# [Task requirements]
1. Which order cards does the game report name as played in swift succession?
2. Reproduce the game report word for word, starting at the words "It was another" and ending after "up). Pigot reroups.".
(Text excerpt begins)
T’s attack was concentrated on the centre for the majority of the game. This was at least in part due to the cards he was dealt, judging by what he played. One complaint about the Commands and Colors system I’ve heard and read fairly often over the years, nearly as often as how unbalanced many of the scenarios are (but’s that’s a discussion for another time), is the lack of player agency, or more precisely the imposition of the order cards on player agency. It’s usually couched in terms of the cards limiting a player’s opportunities to exploit an opening or a favourable situation. Anyone who has played a good number of C&C family games will have met with the situation of simply not having the cards to hand to activate their troops in one or the other flank for a significant portion of a game. It can be frustrating to have massed French cavalry within striking distance of plump Spanish line formations but lack any orders to spark their attack. But this is just how commanders would historically face a real battle; inadequate or misleading intelligence, intercepted orders, officers misinterpreting or straight-out ignoring orders, these were all part of what made the execution of a battle so difficult, and this is what is mimicked by the vagaries of the card-draw order system. I think it’s actually a strength of the system; I believe it forces me to be bring my best game, having to compensate for the unforeseen difficulties that fate hurls in my way. That's it; sermon over.

Grenadiers under Howe pushed back.

Anyway, it remained a mystery to me why T didn’t activate his Grenadiers under the command of Abercrombie, preferring to lead the attack on his right with the light infantry at his extreme right (except may that bringing the Grenadiers forward would potentially put them under fire from three separate redoubts). They ignore the first flag rolled against them, and get an extra die to their Rally rolls, and they are devastating in melee. In the end, it seems to have come down to Abercrombie’s desultory leadership, that the Grenadiers didn’t get into the fight, until Howe himself rode over the take command of one of the units.

The Militia and Rifles of my left-most defences held their nerve under cannon fire and repeated attacks by the T’s probing Light Infantry. Play of Coordinated Advance, Assault Center, and Leadership (Center Section) orders in swift succession allowed Pigot to send forward a line of Regulars up to striking distance for melee combat, but my militia and single cannon battery held firm. In their return fire, the Colonials chewed though the British ranks, pouring withering fire down upon them, and and causing several units to break and flee.

It was another round or two before T could bring Pigot's remaining forces back up to line; I used this time to try to whittle away the Redcoats’ resolve. Remarkably the Militia on the Colonial right, under the steadying hand of Prescott, held firm in the face of a battle-hardened enemy.

Game-state, roughly mid-game (Americans four banners up). Pigot reroups.
(Text excerpt ends)
(Data to examine begins)
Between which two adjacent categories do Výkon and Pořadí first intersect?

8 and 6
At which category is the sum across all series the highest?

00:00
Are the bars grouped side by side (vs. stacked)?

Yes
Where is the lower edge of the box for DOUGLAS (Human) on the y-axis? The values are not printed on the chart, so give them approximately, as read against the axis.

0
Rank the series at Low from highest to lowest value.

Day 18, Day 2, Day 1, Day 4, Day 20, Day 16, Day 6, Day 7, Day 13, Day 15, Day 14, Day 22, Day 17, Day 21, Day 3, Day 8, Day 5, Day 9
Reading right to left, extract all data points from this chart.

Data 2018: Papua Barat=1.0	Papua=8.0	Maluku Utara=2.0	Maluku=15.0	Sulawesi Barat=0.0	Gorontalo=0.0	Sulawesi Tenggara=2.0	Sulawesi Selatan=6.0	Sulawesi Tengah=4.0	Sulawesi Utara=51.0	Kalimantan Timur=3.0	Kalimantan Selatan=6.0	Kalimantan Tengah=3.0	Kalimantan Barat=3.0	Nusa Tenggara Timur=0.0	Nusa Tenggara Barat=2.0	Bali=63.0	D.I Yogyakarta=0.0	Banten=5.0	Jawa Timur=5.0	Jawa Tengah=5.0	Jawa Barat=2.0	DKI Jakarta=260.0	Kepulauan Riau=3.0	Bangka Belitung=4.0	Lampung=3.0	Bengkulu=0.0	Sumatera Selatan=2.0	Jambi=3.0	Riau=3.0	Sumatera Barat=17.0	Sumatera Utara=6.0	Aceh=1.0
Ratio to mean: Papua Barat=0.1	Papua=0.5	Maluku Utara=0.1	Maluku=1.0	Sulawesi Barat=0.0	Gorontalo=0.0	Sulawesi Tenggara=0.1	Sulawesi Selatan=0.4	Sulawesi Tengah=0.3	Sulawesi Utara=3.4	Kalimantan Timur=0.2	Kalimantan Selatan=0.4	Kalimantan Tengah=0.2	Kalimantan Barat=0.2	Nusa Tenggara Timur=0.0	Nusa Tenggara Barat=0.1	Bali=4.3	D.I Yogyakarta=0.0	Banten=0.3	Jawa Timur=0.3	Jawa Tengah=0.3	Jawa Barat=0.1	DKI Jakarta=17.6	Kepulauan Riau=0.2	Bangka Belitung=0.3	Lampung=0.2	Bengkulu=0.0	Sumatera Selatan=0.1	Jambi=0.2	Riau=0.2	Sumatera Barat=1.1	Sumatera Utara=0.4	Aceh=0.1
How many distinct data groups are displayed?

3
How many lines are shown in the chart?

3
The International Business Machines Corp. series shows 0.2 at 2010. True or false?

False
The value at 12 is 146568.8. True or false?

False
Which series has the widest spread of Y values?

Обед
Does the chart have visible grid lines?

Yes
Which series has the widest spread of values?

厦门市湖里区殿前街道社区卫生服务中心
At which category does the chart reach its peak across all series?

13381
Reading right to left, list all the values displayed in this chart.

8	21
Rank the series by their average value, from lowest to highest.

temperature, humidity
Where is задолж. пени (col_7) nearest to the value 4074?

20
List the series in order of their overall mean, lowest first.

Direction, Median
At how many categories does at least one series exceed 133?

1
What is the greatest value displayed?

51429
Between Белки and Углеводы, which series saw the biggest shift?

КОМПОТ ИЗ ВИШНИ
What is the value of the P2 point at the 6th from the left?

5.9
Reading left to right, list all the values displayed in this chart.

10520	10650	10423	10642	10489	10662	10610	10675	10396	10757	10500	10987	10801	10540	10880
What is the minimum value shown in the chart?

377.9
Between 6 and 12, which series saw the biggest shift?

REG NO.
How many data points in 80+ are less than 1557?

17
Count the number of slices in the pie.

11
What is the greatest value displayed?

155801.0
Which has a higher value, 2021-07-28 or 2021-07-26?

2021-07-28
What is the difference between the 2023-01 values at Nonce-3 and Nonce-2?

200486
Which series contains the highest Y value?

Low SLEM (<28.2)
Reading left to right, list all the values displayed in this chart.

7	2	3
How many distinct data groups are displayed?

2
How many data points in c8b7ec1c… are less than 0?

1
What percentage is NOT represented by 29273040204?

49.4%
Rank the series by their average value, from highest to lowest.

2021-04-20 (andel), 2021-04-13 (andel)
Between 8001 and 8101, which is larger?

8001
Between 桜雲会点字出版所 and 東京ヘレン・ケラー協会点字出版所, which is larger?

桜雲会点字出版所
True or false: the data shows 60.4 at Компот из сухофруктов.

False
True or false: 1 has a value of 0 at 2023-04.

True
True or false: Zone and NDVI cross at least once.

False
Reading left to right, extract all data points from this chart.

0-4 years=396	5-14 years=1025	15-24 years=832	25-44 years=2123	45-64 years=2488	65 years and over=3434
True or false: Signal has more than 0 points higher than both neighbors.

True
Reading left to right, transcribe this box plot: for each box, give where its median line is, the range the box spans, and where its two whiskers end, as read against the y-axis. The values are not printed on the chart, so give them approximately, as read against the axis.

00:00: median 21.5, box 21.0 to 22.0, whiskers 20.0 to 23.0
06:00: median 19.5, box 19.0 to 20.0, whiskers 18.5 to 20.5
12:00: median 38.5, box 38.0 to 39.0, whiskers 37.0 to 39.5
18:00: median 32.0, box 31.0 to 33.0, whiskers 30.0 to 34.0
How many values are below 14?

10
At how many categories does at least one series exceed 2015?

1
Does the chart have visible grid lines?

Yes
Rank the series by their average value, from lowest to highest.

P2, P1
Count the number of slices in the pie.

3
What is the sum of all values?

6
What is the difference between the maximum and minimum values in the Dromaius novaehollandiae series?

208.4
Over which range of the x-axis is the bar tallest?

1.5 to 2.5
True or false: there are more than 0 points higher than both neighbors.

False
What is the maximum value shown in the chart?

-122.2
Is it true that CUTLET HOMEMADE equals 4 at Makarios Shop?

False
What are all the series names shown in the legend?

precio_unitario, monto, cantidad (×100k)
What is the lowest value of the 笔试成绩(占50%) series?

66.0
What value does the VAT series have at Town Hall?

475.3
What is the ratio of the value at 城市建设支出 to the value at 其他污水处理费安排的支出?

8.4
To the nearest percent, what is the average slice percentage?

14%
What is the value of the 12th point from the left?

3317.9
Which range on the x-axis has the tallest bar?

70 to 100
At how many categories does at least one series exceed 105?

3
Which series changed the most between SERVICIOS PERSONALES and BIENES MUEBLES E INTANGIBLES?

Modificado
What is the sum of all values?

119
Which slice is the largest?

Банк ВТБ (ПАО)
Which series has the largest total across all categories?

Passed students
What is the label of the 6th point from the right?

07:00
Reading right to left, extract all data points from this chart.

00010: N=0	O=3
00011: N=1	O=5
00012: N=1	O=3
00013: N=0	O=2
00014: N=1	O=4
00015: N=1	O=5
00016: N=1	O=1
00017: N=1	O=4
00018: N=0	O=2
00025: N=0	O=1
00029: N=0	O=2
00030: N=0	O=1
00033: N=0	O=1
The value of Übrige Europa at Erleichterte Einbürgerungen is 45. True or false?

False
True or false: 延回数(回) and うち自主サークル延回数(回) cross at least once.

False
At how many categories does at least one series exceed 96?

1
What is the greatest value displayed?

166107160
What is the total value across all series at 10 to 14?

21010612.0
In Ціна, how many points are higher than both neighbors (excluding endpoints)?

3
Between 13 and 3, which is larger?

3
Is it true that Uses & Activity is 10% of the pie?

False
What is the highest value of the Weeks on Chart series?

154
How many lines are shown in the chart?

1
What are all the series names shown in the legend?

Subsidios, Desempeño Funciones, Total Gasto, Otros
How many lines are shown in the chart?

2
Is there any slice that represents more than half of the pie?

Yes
(Data to examine ends)
# [Expected outputs]
1. Coordinated Advance, Assault Center, and Leadership (Center Section)

2.
It was another round or two before T could bring Pigot's remaining forces back up to line; I used this time to try to whittle away the Redcoats’ resolve. Remarkably the Militia on the Colonial right, under the steadying hand of Prescott, held firm in the face of a battle-hardened enemy.

Game-state, roughly mid-game (Americans four banners up). Pigot reroups.